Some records
══════════════════════════════

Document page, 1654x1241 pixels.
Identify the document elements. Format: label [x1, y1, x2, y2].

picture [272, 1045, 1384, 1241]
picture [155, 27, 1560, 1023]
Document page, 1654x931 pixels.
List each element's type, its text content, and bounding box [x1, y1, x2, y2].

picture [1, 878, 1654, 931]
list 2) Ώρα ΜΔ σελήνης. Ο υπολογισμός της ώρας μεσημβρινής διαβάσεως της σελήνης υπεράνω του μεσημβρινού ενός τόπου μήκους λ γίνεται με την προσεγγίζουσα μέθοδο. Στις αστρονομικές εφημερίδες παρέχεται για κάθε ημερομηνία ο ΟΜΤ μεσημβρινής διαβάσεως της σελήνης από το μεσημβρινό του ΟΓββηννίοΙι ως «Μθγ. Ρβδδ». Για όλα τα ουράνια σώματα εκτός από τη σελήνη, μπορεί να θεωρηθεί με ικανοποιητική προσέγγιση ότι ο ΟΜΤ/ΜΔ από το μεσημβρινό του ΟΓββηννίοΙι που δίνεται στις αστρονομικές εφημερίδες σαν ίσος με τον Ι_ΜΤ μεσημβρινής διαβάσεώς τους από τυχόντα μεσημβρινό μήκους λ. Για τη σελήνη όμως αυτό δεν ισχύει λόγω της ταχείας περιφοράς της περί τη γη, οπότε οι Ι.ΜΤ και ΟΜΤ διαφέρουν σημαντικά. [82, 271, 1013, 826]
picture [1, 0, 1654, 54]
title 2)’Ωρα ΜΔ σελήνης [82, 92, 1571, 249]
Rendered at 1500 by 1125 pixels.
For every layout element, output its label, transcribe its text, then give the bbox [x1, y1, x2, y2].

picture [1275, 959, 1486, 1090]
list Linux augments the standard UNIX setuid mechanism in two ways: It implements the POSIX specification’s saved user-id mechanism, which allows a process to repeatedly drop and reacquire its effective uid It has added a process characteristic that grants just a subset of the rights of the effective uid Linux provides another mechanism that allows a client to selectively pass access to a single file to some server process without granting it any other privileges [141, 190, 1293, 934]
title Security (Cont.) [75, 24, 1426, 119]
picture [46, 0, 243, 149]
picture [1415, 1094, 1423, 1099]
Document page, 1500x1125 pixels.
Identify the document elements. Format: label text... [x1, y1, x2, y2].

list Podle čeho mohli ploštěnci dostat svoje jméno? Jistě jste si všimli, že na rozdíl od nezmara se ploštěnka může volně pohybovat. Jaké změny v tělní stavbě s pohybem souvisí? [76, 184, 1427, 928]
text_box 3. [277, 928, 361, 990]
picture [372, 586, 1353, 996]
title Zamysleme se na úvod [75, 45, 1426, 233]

══════════════════════════════

§ Problem description
Reproduce verbatim the lines of the records starting at the line containing "Rendered at 1500 by 1125 pixels." and ending at the line containing "picture [1275, 959, 1486, 1090]", with both of those lines included.

§ Final result
Rendered at 1500 by 1125 pixels.
For every layout element, output its label, transcribe its text, then give the bbox [x1, y1, x2, y2].

picture [1275, 959, 1486, 1090]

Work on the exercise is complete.